What to do:
Every record below should be repeated exactly, with the pictures left out.

** Dataset entries follows **

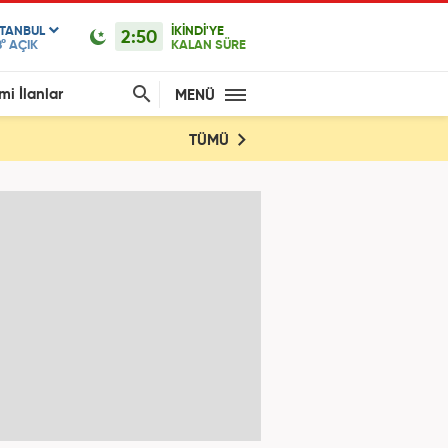
STANBUL
İKİNDİ'YE
2:50
°
AÇIK
KALAN SÜRE
mi İlanlar
MENÜ
TÜMÜ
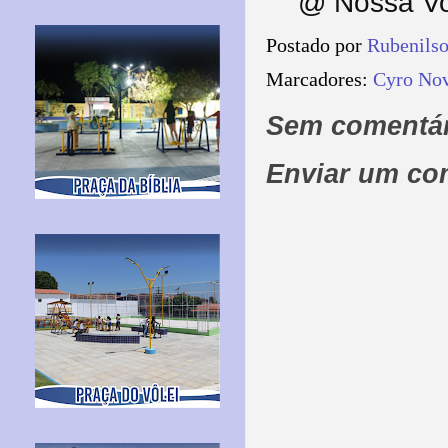
@ Nossa Voz
Postado por
Rubenils
Marcadores:
Cyro No
Sem comentár
Enviar um co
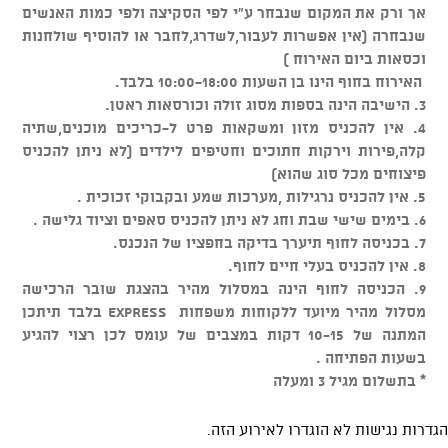
אך ורק את המקום שנבחר ע"י לפי הסקיצה ולפי כמות האנשים
שנבחרה (אין אפשרות לעבור,לשדרג,לחבר או להוסיף שולחנות
וכסאות ביום האירוח )
האירוח בחוף הינו בן השעות 10:00-18:00 בלבד.
3. הישיבה הינה בספות מסוג זולה וכורסאות ראטן.
4. אין להכניס מזון ומשקאות פרט ל-כריכים מוכנים,שתיה
קלה,פירות וירקות חתוכים וחטיפים לילדים (לא ניתן להכניס
פיצוחים מכל סוג שהוא)
5. אין להכניס נרגילות ,מערכות שמע ובקבוקי זכוכית .
6. בימים שישי שבת וחג לא ניתן להכניס סאפים וציוד גלישה .
7. בכניסה לחוף תיערך בדיקה בחפציו של הנכנס.
8. אין להכניס בעלי חיים לחוף.
9. הכניסה לחוף הינה במסלול מהיר בהצגת שובר הרכישה
מסלול מהיר מיועד ללקוחות משפחות EXPRESS בלבד תיתכן
המתנה של 10-15 דקות במצבים של עומס לכן רצוי להגיע
בשעות הפתיחה .
* בתשלום מגיל 3 ומעלה
הגדרות נגישות לא הוגדרו לאירוע הזה.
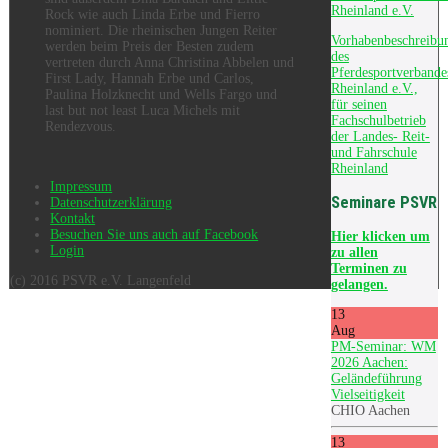
Rheinland e.V.
Rock wie auch Linda Erbe und Fierro
nominiert. Die rheinischen Jungen Reiter
Vorhabenbeschreibu
werden beim Preis der Besten zudem
des
vertreten durch Anna Christina Abbelen und
Pferdesportverbande
First Lady, Hannah Erbe und Carlos,
Rheinland e.V.,
Paulina Holzknecht und Wells Fargo und
für seinen
last but not least Luca Michels mit
Fachschulbetrieb
Rendezvous.
der Landes- Reit-
und Fahrschule
Rheinland
Impressum
Seminare PSVR
Datenschutzerklärung
Kontakt
Besuchen Sie uns auch auf Facebook
Hier
klicken um
Login
zu allen
Terminen zu
(c) 2016 PSVR e.V. Langenfeld
gelangen.
13
Aug
PM-Seminar: WM
2026 Aachen:
Geländeführung
Vielseitigkeit
CHIO Aachen
13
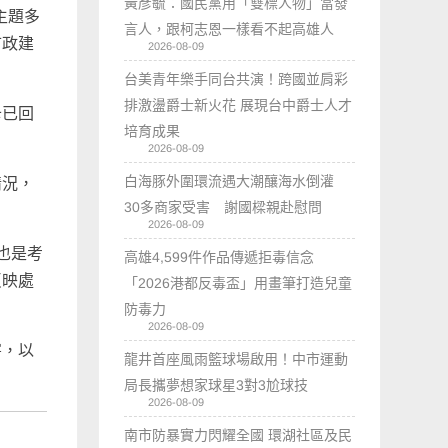
黃彥毓：國民黨用「雙標人物」當發
主題多
言人，跟柯志恩一樣看不起高雄人
市政建
2026-08-09
台美青年樂手同台共演！跨國並肩彩
排激盪爵士新火花 展現台中爵士人才
卡已回
培育成果
2026-08-09
白海豚外圍環流遇大潮釀海水倒灌
情況，
30多商家受害 謝國樑親赴慰問
2026-08-09
也是考
高雄4,599件作品傳遞拒毒信念
反映處
「2026港都反毒盃」用畫筆打造兒童
防毒力
2026-08-09
害，以
龍井首座風雨籃球場啟用！中市運動
局長攜夢想家球星3對3尬球技
2026-08-09
南市防暴實力閃耀全國 環湖社區及民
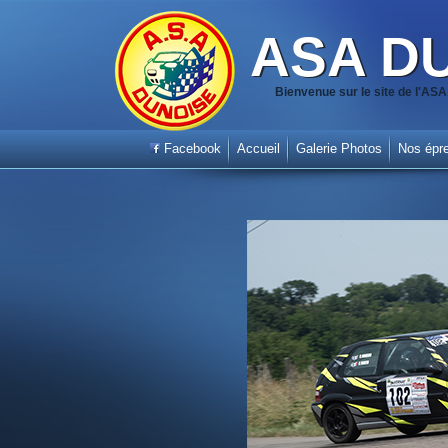
ASA D
Bienvenue sur le site de l'A
Facebook
Accueil
Galerie Photos
Nos épr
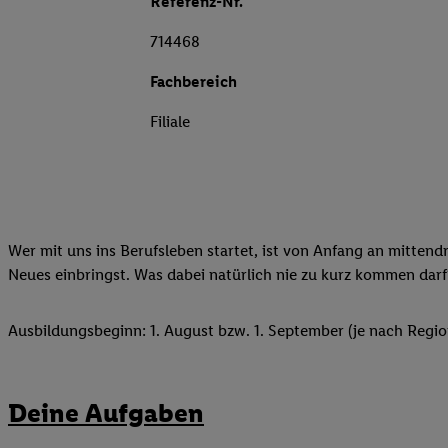
Referenz-Nr.
714468
Fachbereich
Filiale
Wer mit uns ins Berufsleben startet, ist von Anfang an mittend
Neues einbringst. Was dabei natürlich nie zu kurz kommen darf
Ausbildungsbeginn: 1. August bzw. 1. September (je nach Regio
Deine Aufgaben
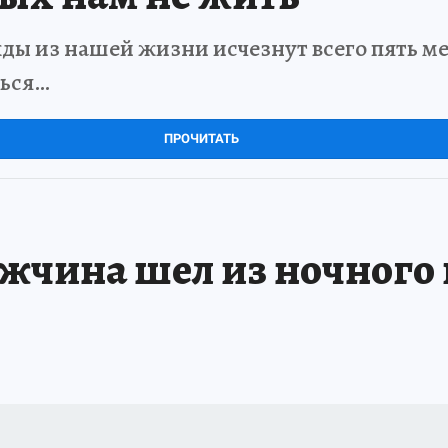
ды из нашей жизни исчезнут всего пять мет
ться…
ПРОЧИТАТЬ
жчина шел из ночного 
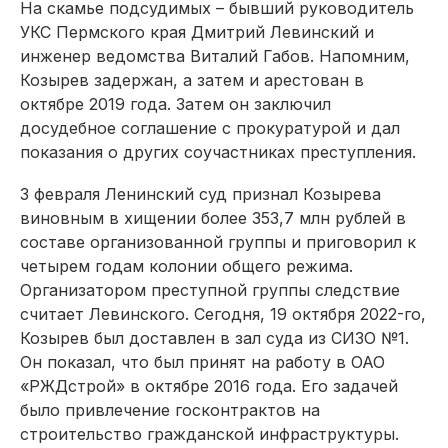
На скамье подсудимых – бывший руководитель
УКС Пермского края Дмитрий Левинский и
инженер ведомства Виталий Габов. Напомним,
Козырев задержан, а затем и арестован в
октябре 2019 года. Затем он заключил
досудебное соглашение с прокуратурой и дал
показания о других соучастниках преступления.
3 февраля Ленинский суд признал Козырева
виновным в хищении более 353,7 млн рублей в
составе организованной группы и приговорил к
четырем годам колонии общего режима.
Организатором преступной группы следствие
считает Левинского. Сегодня, 19 октября 2022-го,
Козырев был доставлен в зал суда из СИЗО №1.
Он показал, что был принят на работу в ОАО
«РЖДстрой» в октябре 2016 года. Его задачей
было привлечение госконтрактов на
строительство гражданской инфраструктуры.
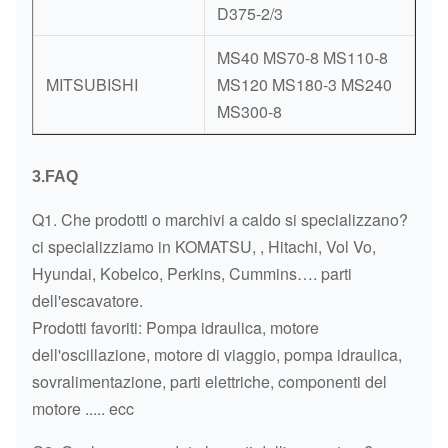
D375-2/3
MS40 MS70-8 MS110-8
MITSUBISHI
MS120 MS180-3 MS240
MS300-8
3.FAQ
Q1. Che prodotti o marchivi a caldo si specializzano?
ci specializziamo in KOMATSU, , Hitachi, Vol Vo,
Hyundai, Kobelco, Perkins, Cummins…. parti
dell'escavatore.
Prodotti favoriti: Pompa idraulica, motore
dell'oscillazione, motore di viaggio, pompa idraulica,
sovralimentazione, parti elettriche, componenti del
motore ..... ecc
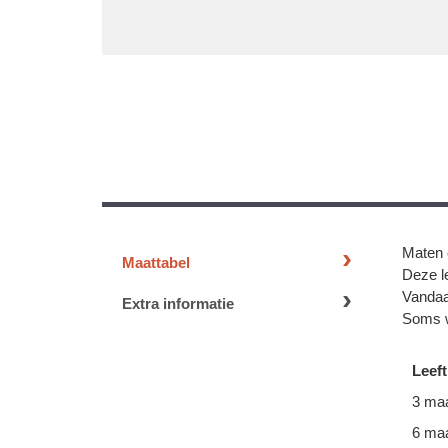
Maten 
Maattabel
Deze le
Vandaa
Extra informatie
Soms w
Leeft
3 ma
6 ma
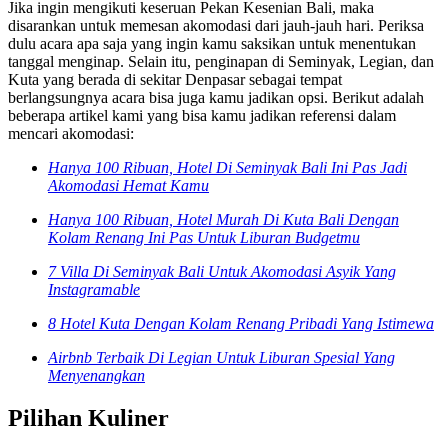
Jika ingin mengikuti keseruan Pekan Kesenian Bali, maka
disarankan untuk memesan akomodasi dari jauh-jauh hari. Periksa
dulu acara apa saja yang ingin kamu saksikan untuk menentukan
tanggal menginap. Selain itu, penginapan di Seminyak, Legian, dan
Kuta yang berada di sekitar Denpasar sebagai tempat
berlangsungnya acara bisa juga kamu jadikan opsi. Berikut adalah
beberapa artikel kami yang bisa kamu jadikan referensi dalam
mencari akomodasi:
Hanya 100 Ribuan, Hotel Di Seminyak Bali Ini Pas Jadi
Akomodasi Hemat Kamu
Hanya 100 Ribuan, Hotel Murah Di Kuta Bali Dengan
Kolam Renang Ini Pas Untuk Liburan Budgetmu
7 Villa Di Seminyak Bali Untuk Akomodasi Asyik Yang
Instagramable
8 Hotel Kuta Dengan Kolam Renang Pribadi Yang Istimewa
Airbnb Terbaik Di Legian Untuk Liburan Spesial Yang
Menyenangkan
Pilihan Kuliner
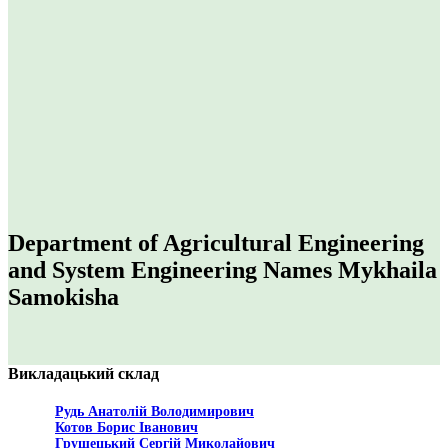
Department of Agricultural Engineering
and System Engineering Names Mykhaila
Samokisha
Викладацький склад
Рудь Анатолій Володимирович
Котов Борис Іванович
Грушецький Сергій Миколайович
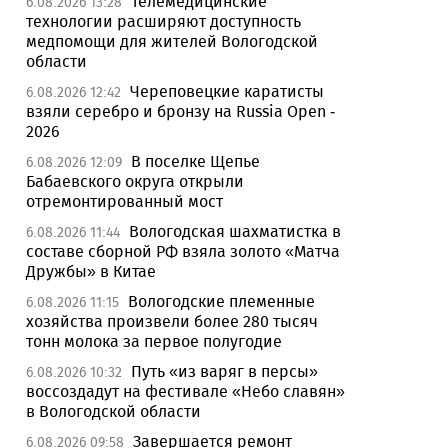
Телемедицинские
6.08.2026 13:28
технологии расширяют доступность
медпомощи для жителей Вологодской
области
Череповецкие каратисты
6.08.2026 12:42
взяли серебро и бронзу на Russia Open -
2026
В поселке Щепье
6.08.2026 12:09
Бабаевского округа открыли
отремонтированный мост
Вологодская шахматистка в
6.08.2026 11:44
составе сборной РФ взяла золото «Матча
Дружбы» в Китае
Вологодские племенные
6.08.2026 11:15
хозяйства произвели более 280 тысяч
тонн молока за первое полугодие
Путь «из варяг в персы»
6.08.2026 10:32
воссоздадут на фестивале «Небо славян»
в Вологодской области
Завершается ремонт
6.08.2026 09:58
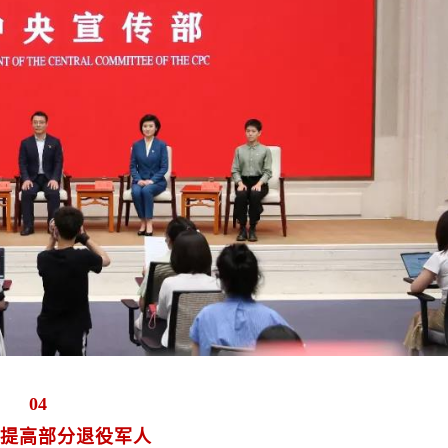
04
提高部分退役军人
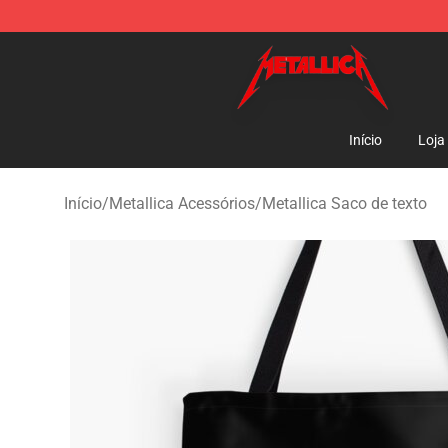
Metallica Store - Official Metallica Merchandise Shop
Início
Loja
Início
/
Metallica Acessórios
/
Metallica Saco de texto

** End of Dataset entries **

Response for this exercise:
STANBUL
İKİNDİ'YE
2:50
°
AÇIK
KALAN SÜRE
mi İlanlar
MENÜ
TÜMÜ
@ Nossa Voz
Postado por
Rubenils
Marcadores:
Cyro No
Sem comentár
Enviar um co
אך ורק את המקום שנבחר ע"י לפי הסקיצה ולפי כמות האנשים
שנבחרה (אין אפשרות לעבור,לשדרג,לחבר או להוסיף שולחנות
וכסאות ביום האירוח )
האירוח בחוף הינו בן השעות 10:00-18:00 בלבד.
3. הישיבה הינה בספות מסוג זולה וכורסאות ראטן.
4. אין להכניס מזון ומשקאות פרט ל-כריכים מוכנים,שתיה
קלה,פירות וירקות חתוכים וחטיפים לילדים (לא ניתן להכניס
פיצוחים מכל סוג שהוא)
5. אין להכניס נרגילות ,מערכות שמע ובקבוקי זכוכית .
6. בימים שישי שבת וחג לא ניתן להכניס סאפים וציוד גלישה .
7. בכניסה לחוף תיערך בדיקה בחפציו של הנכנס.
8. אין להכניס בעלי חיים לחוף.
9. הכניסה לחוף הינה במסלול מהיר בהצגת שובר הרכישה
מסלול מהיר מיועד ללקוחות משפחות EXPRESS בלבד תיתכן
המתנה של 10-15 דקות במצבים של עומס לכן רצוי להגיע
בשעות הפתיחה .
* בתשלום מגיל 3 ומעלה
הגדרות נגישות לא הוגדרו לאירוע הזה.
Rheinland e.V.
Rock wie auch Linda Erbe und Fierro
nominiert. Die rheinischen Jungen Reiter
Vorhabenbeschreibu
werden beim Preis der Besten zudem
des
vertreten durch Anna Christina Abbelen und
Pferdesportverbande
First Lady, Hannah Erbe und Carlos,
Rheinland e.V.,
Paulina Holzknecht und Wells Fargo und
für seinen
last but not least Luca Michels mit
Fachschulbetrieb
Rendezvous.
der Landes- Reit-
und Fahrschule
Rheinland
Impressum
Seminare PSVR
Datenschutzerklärung
Kontakt
Besuchen Sie uns auch auf Facebook
Hier
klicken um
Login
zu allen
Terminen zu
(c) 2016 PSVR e.V. Langenfeld
gelangen.
13
Aug
PM-Seminar: WM
2026 Aachen:
Geländeführung
Vielseitigkeit
CHIO Aachen
13
黃彥毓：國民黨用「雙標人物」當發
主題多
言人，跟柯志恩一樣看不起高雄人
市政建
2026-08-09
台美青年樂手同台共演！跨國並肩彩
排激盪爵士新火花 展現台中爵士人才
卡已回
培育成果
2026-08-09
白海豚外圍環流遇大潮釀海水倒灌
情況，
30多商家受害 謝國樑親赴慰問
2026-08-09
也是考
高雄4,599件作品傳遞拒毒信念
反映處
「2026港都反毒盃」用畫筆打造兒童
防毒力
2026-08-09
害，以
龍井首座風雨籃球場啟用！中市運動
局長攜夢想家球星3對3尬球技
2026-08-09
南市防暴實力閃耀全國 環湖社區及民
ASA D
Bienvenue sur le site de l'A
Facebook
Accueil
Galerie Photos
Nos épr
Referenz-Nr.
714468
Fachbereich
Filiale
Wer mit uns ins Berufsleben startet, ist von Anfang an mittend
Neues einbringst. Was dabei natürlich nie zu kurz kommen darf
Ausbildungsbeginn: 1. August bzw. 1. September (je nach Regio
Deine Aufgaben
ды из нашей жизни исчезнут всего пять мет
ться…
ПРОЧИТАТЬ
жчина шел из ночного 
На скамье подсудимых – бывший руководитель
УКС Пермского края Дмитрий Левинский и
инженер ведомства Виталий Габов. Напомним,
Козырев задержан, а затем и арестован в
октябре 2019 года. Затем он заключил
досудебное соглашение с прокуратурой и дал
показания о других соучастниках преступления.
3 февраля Ленинский суд признал Козырева
виновным в хищении более 353,7 млн рублей в
составе организованной группы и приговорил к
четырем годам колонии общего режима.
Организатором преступной группы следствие
считает Левинского. Сегодня, 19 октября 2022-го,
Козырев был доставлен в зал суда из СИЗО №1.
Он показал, что был принят на работу в ОАО
«РЖДстрой» в октябре 2016 года. Его задачей
было привлечение госконтрактов на
строительство гражданской инфраструктуры.
D375-2/3
MS40 MS70-8 MS110-8
MITSUBISHI
MS120 MS180-3 MS240
MS300-8
3.FAQ
Q1. Che prodotti o marchivi a caldo si specializzano?
ci specializziamo in KOMATSU, , Hitachi, Vol Vo,
Hyundai, Kobelco, Perkins, Cummins…. parti
dell'escavatore.
Prodotti favoriti: Pompa idraulica, motore
dell'oscillazione, motore di viaggio, pompa idraulica,
sovralimentazione, parti elettriche, componenti del
motore ..... ecc
Maten 
Maattabel
Deze le
Vandaa
Extra informatie
Soms w
Leeft
3 ma
6 ma
Jika ingin mengikuti keseruan Pekan Kesenian Bali, maka
disarankan untuk memesan akomodasi dari jauh-jauh hari. Periksa
dulu acara apa saja yang ingin kamu saksikan untuk menentukan
tanggal menginap. Selain itu, penginapan di Seminyak, Legian, dan
Kuta yang berada di sekitar Denpasar sebagai tempat
berlangsungnya acara bisa juga kamu jadikan opsi. Berikut adalah
beberapa artikel kami yang bisa kamu jadikan referensi dalam
mencari akomodasi:
Hanya 100 Ribuan, Hotel Di Seminyak Bali Ini Pas Jadi
Akomodasi Hemat Kamu
Hanya 100 Ribuan, Hotel Murah Di Kuta Bali Dengan
Kolam Renang Ini Pas Untuk Liburan Budgetmu
7 Villa Di Seminyak Bali Untuk Akomodasi Asyik Yang
Instagramable
8 Hotel Kuta Dengan Kolam Renang Pribadi Yang Istimewa
Airbnb Terbaik Di Legian Untuk Liburan Spesial Yang
Menyenangkan
Pilihan Kuliner
Department of Agricultural Engineering
and System Engineering Names Mykhaila
Samokisha
Викладацький склад
Рудь Анатолій Володимирович
Котов Борис Іванович
Грушецький Сергій Миколайович
Телемедицинские
6.08.2026 13:28
технологии расширяют доступность
медпомощи для жителей Вологодской
области
Череповецкие каратисты
6.08.2026 12:42
взяли серебро и бронзу на Russia Open -
2026
В поселке Щепье
6.08.2026 12:09
Бабаевского округа открыли
отремонтированный мост
Вологодская шахматистка в
6.08.2026 11:44
составе сборной РФ взяла золото «Матча
Дружбы» в Китае
Вологодские племенные
6.08.2026 11:15
хозяйства произвели более 280 тысяч
тонн молока за первое полугодие
Путь «из варяг в персы»
6.08.2026 10:32
воссоздадут на фестивале «Небо славян»
в Вологодской области
Завершается ремонт
6.08.2026 09:58
04
提高部分退役军人
Metallica Store - Official Metallica Merchandise Shop
Início
Loja
Início
/
Metallica Acessórios
/
Metallica Saco de texto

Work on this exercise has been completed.